Óscar Catacora (1987–2021) was a self-taught Peruvian filmmaker from Acora, in the Puno region of the Andes. A member of the Huaychani Aymara community, he grew up in the countryside with his grandparents, who taught him the Aymara language and shaped his deep connection to Indigenous Andean life.
He began making films as a teenager. At 19, he wrote, directed, and starred in the medium-length action-thriller El sendero del chulo (2007), which screened regionally in Puno, Juliaca, and Arequipa. After brief studies in theater and social communication at the Universidad Nacional del Altiplano, he focused on audiovisual work. In 2013, he scripted the genre film La venganza del Súper Cholo and won a 400,000-sol grant from Peru’s Ministry of Culture for his feature debut, Eternity (2017).

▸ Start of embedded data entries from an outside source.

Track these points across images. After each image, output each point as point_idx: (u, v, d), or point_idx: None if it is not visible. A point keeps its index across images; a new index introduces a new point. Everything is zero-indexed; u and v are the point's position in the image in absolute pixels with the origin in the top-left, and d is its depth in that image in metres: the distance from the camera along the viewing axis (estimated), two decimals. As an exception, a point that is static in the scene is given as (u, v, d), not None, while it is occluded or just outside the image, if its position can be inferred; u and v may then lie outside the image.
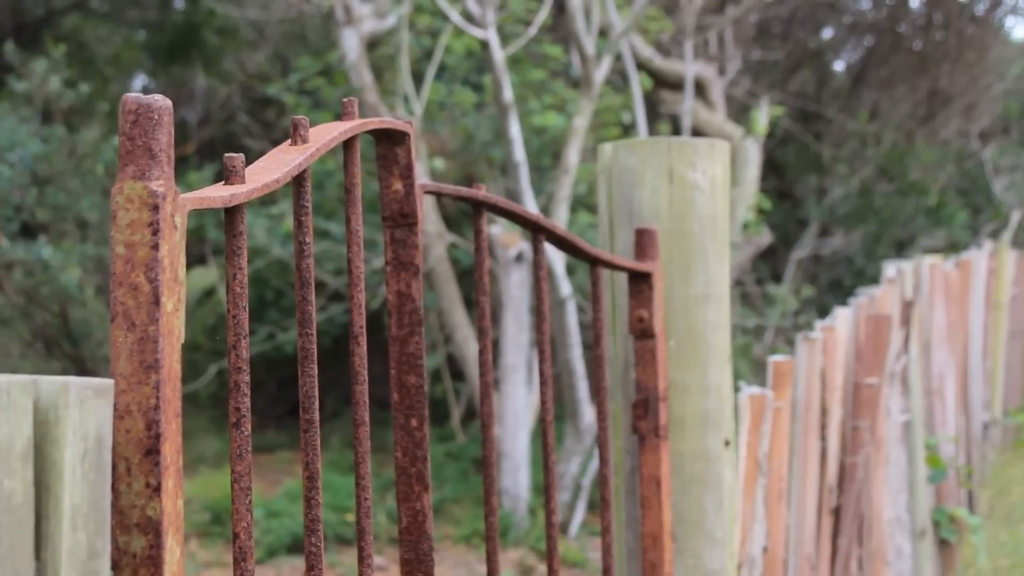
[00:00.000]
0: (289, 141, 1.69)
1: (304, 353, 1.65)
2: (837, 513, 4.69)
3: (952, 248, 14.32)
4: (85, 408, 1.17)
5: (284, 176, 1.56)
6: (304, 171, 1.65)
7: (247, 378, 1.50)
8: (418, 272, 2.06)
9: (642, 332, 2.77)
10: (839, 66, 17.72)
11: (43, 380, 1.15)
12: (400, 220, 2.06)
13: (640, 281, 2.78)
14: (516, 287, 9.43)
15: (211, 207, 1.40)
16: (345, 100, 1.83)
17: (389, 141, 2.03)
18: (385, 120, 1.95)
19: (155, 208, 1.26)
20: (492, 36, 9.17)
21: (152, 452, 1.26)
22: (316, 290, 11.45)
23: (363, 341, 1.82)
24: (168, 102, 1.29)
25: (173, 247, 1.29)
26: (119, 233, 1.27)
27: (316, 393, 1.67)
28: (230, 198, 1.44)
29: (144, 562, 1.26)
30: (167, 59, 15.96)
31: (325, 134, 1.73)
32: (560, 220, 9.26)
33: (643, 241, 2.78)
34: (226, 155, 1.48)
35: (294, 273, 1.67)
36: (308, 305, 1.66)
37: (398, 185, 2.05)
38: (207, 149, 16.29)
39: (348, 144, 1.81)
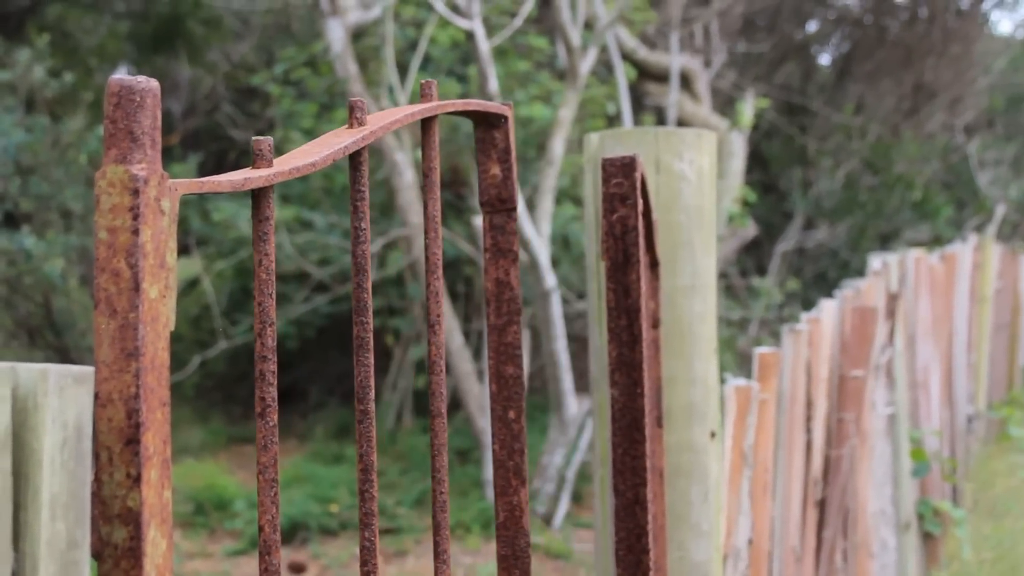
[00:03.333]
0: (346, 124, 1.65)
1: (360, 342, 1.63)
2: (822, 505, 4.68)
3: (937, 242, 14.33)
4: (64, 396, 1.15)
5: (322, 160, 1.53)
6: (360, 153, 1.62)
7: (273, 367, 1.48)
8: (516, 259, 2.02)
9: (654, 323, 2.75)
10: (824, 59, 17.73)
11: (21, 367, 1.13)
12: (498, 205, 2.02)
13: (653, 272, 2.76)
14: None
15: (213, 191, 1.38)
16: (423, 82, 1.80)
17: (487, 125, 1.99)
18: (482, 103, 1.91)
19: (136, 192, 1.23)
20: (478, 27, 9.15)
21: (133, 441, 1.24)
22: (300, 281, 11.42)
23: (440, 330, 1.79)
24: (153, 84, 1.26)
25: (158, 232, 1.26)
26: (101, 218, 1.24)
27: (372, 383, 1.65)
28: (244, 182, 1.41)
29: (125, 553, 1.24)
30: (151, 49, 15.90)
31: (388, 117, 1.70)
32: (545, 212, 9.24)
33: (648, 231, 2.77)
34: (254, 138, 1.45)
35: (351, 260, 1.63)
36: (364, 293, 1.63)
37: (496, 169, 2.01)
38: (191, 140, 16.24)
39: (427, 126, 1.77)
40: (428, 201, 1.76)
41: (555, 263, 10.28)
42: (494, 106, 1.97)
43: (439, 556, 1.78)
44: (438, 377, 1.76)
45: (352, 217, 1.61)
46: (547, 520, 9.04)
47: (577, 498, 9.39)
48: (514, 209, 2.01)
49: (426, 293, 1.79)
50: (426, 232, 1.78)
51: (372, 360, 1.63)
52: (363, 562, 1.65)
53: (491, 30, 10.29)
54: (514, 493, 2.03)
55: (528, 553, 2.03)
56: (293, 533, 8.93)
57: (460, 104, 1.89)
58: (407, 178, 9.73)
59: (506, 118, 1.99)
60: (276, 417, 1.47)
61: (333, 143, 1.57)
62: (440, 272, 1.78)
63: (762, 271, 14.35)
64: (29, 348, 11.29)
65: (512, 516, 2.04)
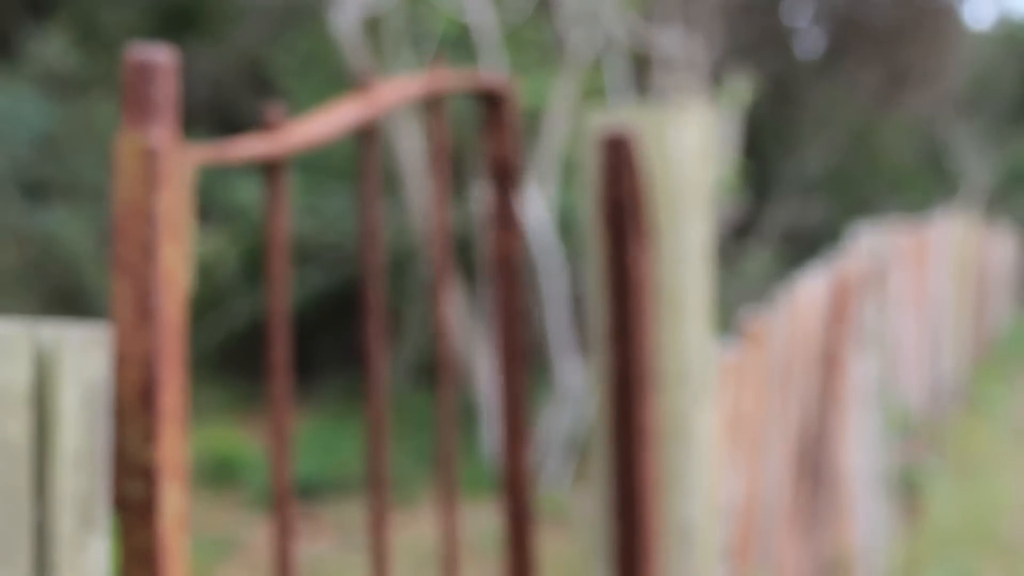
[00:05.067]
0: (354, 97, 1.62)
1: (369, 310, 1.61)
2: (807, 469, 4.67)
3: (917, 216, 14.34)
4: (84, 355, 1.14)
5: (339, 132, 1.51)
6: (371, 126, 1.59)
7: (287, 333, 1.46)
8: (520, 232, 1.99)
9: (647, 291, 2.74)
10: (809, 41, 17.69)
11: (43, 327, 1.11)
12: (503, 179, 1.99)
13: (647, 242, 2.75)
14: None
15: (229, 160, 1.36)
16: (436, 61, 1.77)
17: (492, 101, 1.97)
18: (487, 78, 1.89)
19: (153, 160, 1.22)
20: (485, 17, 9.11)
21: (149, 400, 1.22)
22: (309, 253, 11.39)
23: (445, 300, 1.77)
24: (170, 56, 1.25)
25: (174, 198, 1.24)
26: (120, 185, 1.23)
27: (382, 350, 1.63)
28: (263, 153, 1.39)
29: (142, 507, 1.23)
30: (175, 36, 15.83)
31: (400, 90, 1.67)
32: (547, 184, 9.22)
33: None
34: (267, 107, 1.43)
35: (362, 231, 1.61)
36: (374, 260, 1.61)
37: (501, 144, 1.99)
38: (200, 125, 16.16)
39: (436, 104, 1.75)
40: (436, 180, 1.74)
41: (560, 232, 10.26)
42: (499, 82, 1.94)
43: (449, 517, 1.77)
44: (444, 344, 1.74)
45: (362, 190, 1.58)
46: (546, 481, 9.04)
47: (575, 460, 9.39)
48: (519, 183, 1.99)
49: (432, 265, 1.77)
50: (433, 208, 1.76)
51: (383, 328, 1.61)
52: (375, 526, 1.64)
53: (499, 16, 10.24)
54: (518, 454, 2.02)
55: (532, 512, 2.02)
56: (307, 491, 8.91)
57: (466, 79, 1.86)
58: (411, 146, 9.69)
59: (511, 93, 1.97)
60: (289, 379, 1.45)
61: (344, 114, 1.55)
62: (447, 245, 1.76)
63: (747, 244, 14.34)
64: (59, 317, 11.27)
65: (517, 476, 2.02)
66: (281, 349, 1.47)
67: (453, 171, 10.54)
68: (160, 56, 1.24)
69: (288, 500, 1.49)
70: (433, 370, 11.85)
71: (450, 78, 1.80)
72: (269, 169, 1.46)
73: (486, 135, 1.99)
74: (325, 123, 1.53)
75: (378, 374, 1.67)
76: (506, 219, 2.01)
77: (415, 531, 8.05)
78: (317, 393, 11.68)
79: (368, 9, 10.42)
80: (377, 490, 1.69)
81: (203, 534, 8.15)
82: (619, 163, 2.81)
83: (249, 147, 1.40)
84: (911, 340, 7.67)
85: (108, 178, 10.47)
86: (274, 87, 13.18)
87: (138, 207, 1.22)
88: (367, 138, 1.62)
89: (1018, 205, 19.01)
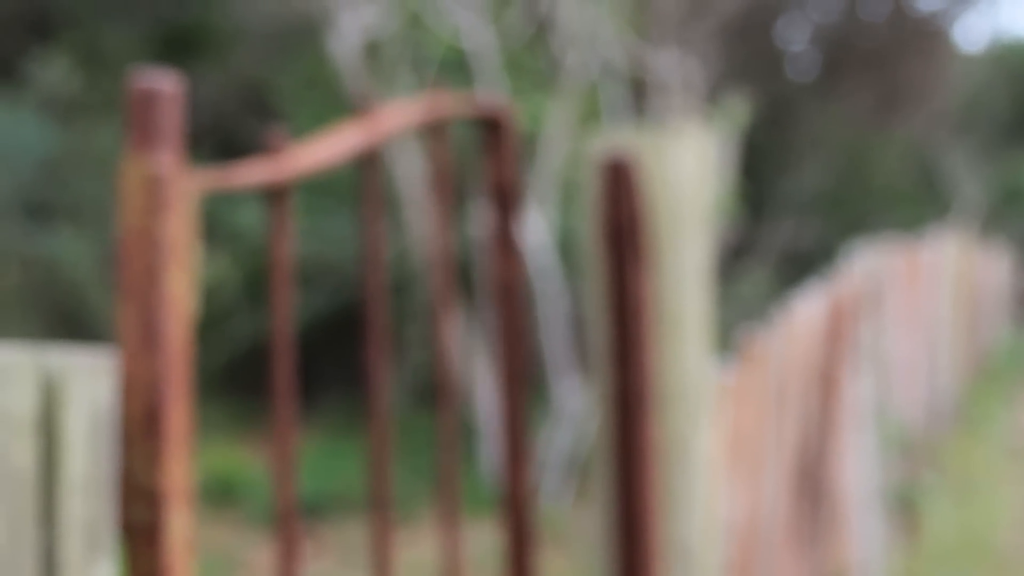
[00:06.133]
0: (356, 123, 1.61)
1: (371, 332, 1.61)
2: (806, 487, 4.66)
3: (911, 235, 14.34)
4: (91, 380, 1.13)
5: (342, 158, 1.51)
6: (372, 153, 1.58)
7: (291, 353, 1.45)
8: (520, 254, 1.98)
9: (647, 313, 2.74)
10: (804, 63, 17.71)
11: (50, 352, 1.11)
12: (503, 203, 1.99)
13: (646, 264, 2.75)
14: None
15: (234, 187, 1.35)
16: (435, 86, 1.77)
17: (491, 125, 1.96)
18: (487, 104, 1.88)
19: (159, 185, 1.21)
20: (483, 42, 9.11)
21: (155, 425, 1.22)
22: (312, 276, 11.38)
23: (447, 323, 1.76)
24: (176, 82, 1.24)
25: (179, 224, 1.24)
26: (125, 211, 1.22)
27: (384, 373, 1.62)
28: (267, 180, 1.38)
29: (147, 531, 1.22)
30: (164, 59, 15.82)
31: (402, 116, 1.67)
32: (548, 208, 9.22)
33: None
34: (269, 131, 1.43)
35: (364, 254, 1.61)
36: (376, 282, 1.61)
37: (501, 168, 1.98)
38: (200, 148, 16.12)
39: (438, 129, 1.74)
40: (437, 206, 1.73)
41: (560, 254, 10.25)
42: (498, 107, 1.94)
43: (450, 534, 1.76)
44: (445, 367, 1.74)
45: (364, 215, 1.58)
46: (546, 500, 9.03)
47: (575, 479, 9.38)
48: (518, 207, 1.98)
49: (434, 289, 1.76)
50: (434, 233, 1.75)
51: (384, 350, 1.60)
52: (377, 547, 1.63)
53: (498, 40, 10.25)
54: (519, 474, 2.01)
55: (533, 532, 2.01)
56: (310, 511, 8.89)
57: (465, 104, 1.86)
58: (410, 170, 9.68)
59: (510, 118, 1.96)
60: (293, 400, 1.45)
61: (346, 140, 1.54)
62: (450, 268, 1.75)
63: (743, 266, 14.34)
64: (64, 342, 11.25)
65: (518, 495, 2.01)
66: (284, 374, 1.47)
67: (453, 194, 10.52)
68: (165, 83, 1.24)
69: (293, 521, 1.49)
70: (435, 390, 11.88)
71: (449, 103, 1.80)
72: (272, 195, 1.45)
73: (486, 159, 1.99)
74: (327, 148, 1.53)
75: (380, 394, 1.67)
76: (506, 243, 2.00)
77: (416, 550, 8.04)
78: (320, 413, 11.67)
79: (367, 34, 10.43)
80: (380, 510, 1.68)
81: (205, 553, 8.13)
82: (619, 187, 2.81)
83: (252, 173, 1.40)
84: (907, 359, 7.67)
85: (111, 201, 10.47)
86: (274, 110, 13.18)
87: (143, 233, 1.22)
88: (368, 163, 1.62)
89: (1012, 224, 19.04)
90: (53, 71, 10.95)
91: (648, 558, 2.73)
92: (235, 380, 12.30)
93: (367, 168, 1.61)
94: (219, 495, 9.27)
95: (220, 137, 14.57)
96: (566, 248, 10.51)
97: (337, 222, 11.14)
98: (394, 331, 11.40)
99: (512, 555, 2.06)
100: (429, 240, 10.05)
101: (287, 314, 1.47)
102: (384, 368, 1.63)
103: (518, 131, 1.97)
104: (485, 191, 1.99)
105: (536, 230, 9.16)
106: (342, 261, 11.02)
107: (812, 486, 4.69)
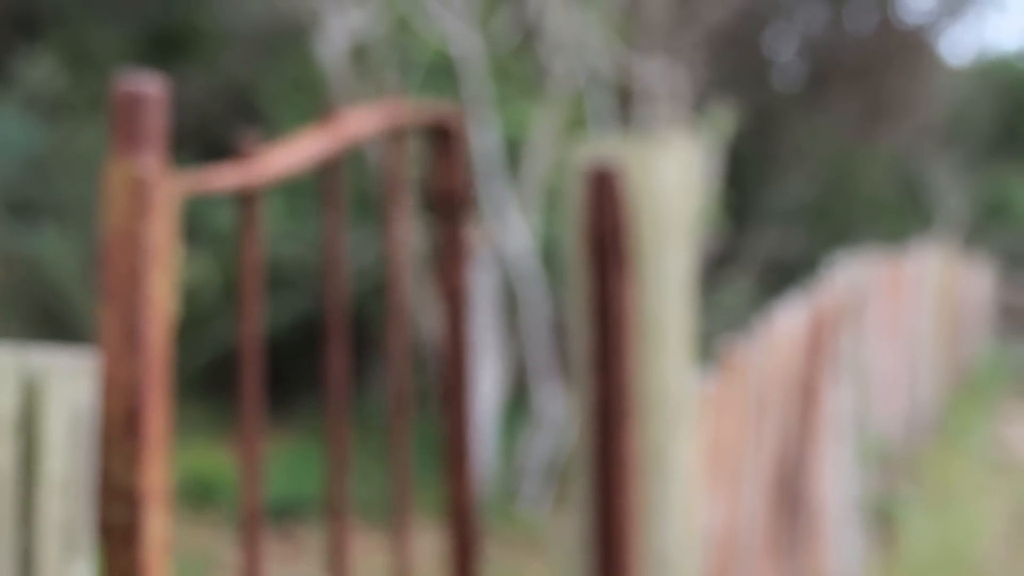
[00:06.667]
0: (320, 127, 1.62)
1: (333, 337, 1.61)
2: (785, 498, 4.67)
3: (894, 247, 14.38)
4: (71, 381, 1.13)
5: (311, 163, 1.52)
6: (334, 159, 1.59)
7: (258, 358, 1.46)
8: (468, 262, 1.99)
9: (628, 322, 2.74)
10: (790, 74, 17.74)
11: (31, 354, 1.11)
12: (452, 210, 1.99)
13: (628, 273, 2.75)
14: (484, 275, 9.39)
15: (213, 191, 1.36)
16: (395, 92, 1.78)
17: (443, 132, 1.96)
18: (438, 112, 1.89)
19: (142, 188, 1.22)
20: (470, 48, 9.12)
21: (134, 426, 1.22)
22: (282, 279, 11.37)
23: (402, 331, 1.77)
24: (159, 86, 1.25)
25: (162, 227, 1.25)
26: (109, 213, 1.23)
27: (345, 376, 1.63)
28: (242, 184, 1.39)
29: (125, 532, 1.22)
30: (166, 62, 15.80)
31: (362, 123, 1.67)
32: (529, 216, 9.22)
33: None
34: (243, 135, 1.44)
35: (325, 258, 1.62)
36: (338, 287, 1.61)
37: (449, 175, 1.98)
38: (186, 150, 16.09)
39: (397, 135, 1.75)
40: (393, 216, 1.74)
41: (543, 261, 10.25)
42: (449, 114, 1.95)
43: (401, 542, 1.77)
44: (400, 374, 1.74)
45: (327, 219, 1.59)
46: (525, 507, 9.03)
47: (554, 486, 9.37)
48: (468, 214, 1.99)
49: (390, 295, 1.77)
50: (392, 243, 1.76)
51: (346, 354, 1.61)
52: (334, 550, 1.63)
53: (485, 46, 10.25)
54: (463, 479, 2.02)
55: (478, 538, 2.01)
56: (285, 512, 8.88)
57: (419, 111, 1.86)
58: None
59: (461, 125, 1.97)
60: (261, 404, 1.45)
61: (310, 145, 1.55)
62: (406, 275, 1.76)
63: (725, 275, 14.36)
64: (46, 342, 11.22)
65: (462, 502, 2.02)
66: (252, 375, 1.47)
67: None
68: (150, 86, 1.24)
69: (258, 525, 1.49)
70: (414, 395, 11.88)
71: (405, 110, 1.80)
72: (242, 199, 1.46)
73: (434, 166, 1.99)
74: (292, 154, 1.53)
75: (341, 398, 1.67)
76: (453, 250, 2.01)
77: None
78: (299, 415, 11.65)
79: (355, 37, 10.42)
80: (338, 516, 1.69)
81: (182, 553, 8.12)
82: (603, 195, 2.82)
83: (225, 177, 1.40)
84: (888, 371, 7.68)
85: (95, 200, 10.43)
86: (261, 113, 13.16)
87: (127, 235, 1.22)
88: (330, 168, 1.63)
89: (995, 238, 19.10)
90: (39, 69, 10.93)
91: (626, 566, 2.73)
92: (215, 381, 12.27)
93: (330, 172, 1.62)
94: (197, 496, 9.26)
95: (206, 139, 14.55)
96: (549, 255, 10.52)
97: (317, 225, 11.13)
98: (374, 335, 11.40)
99: (456, 564, 2.07)
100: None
101: (256, 321, 1.47)
102: (345, 373, 1.64)
103: (467, 138, 1.97)
104: (432, 198, 2.00)
105: (519, 237, 9.16)
106: (321, 264, 11.01)
107: (791, 497, 4.70)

This landmark film—the first Peruvian feature shot entirely in Aymara—portrays an elderly couple abandoned at 5,000 meters above sea level. It drew from Catacora’s own childhood and earned Best First Film and Best Cinematography at Guadalajara, plus Peru’s Oscar submission for Best International Feature. He also shot the documentary Pakucha (directed by his uncle Tito Catacora) and Aventura sangrienta (2017).
Catacora died at 34 from appendicitis while filming his second feature, Yana-Wara (2023), in Collao Province. His uncle Tito completed it posthumously. It became Peru’s Oscar and Goya entry, cementing Óscar’s legacy in regional Indigenous cinema.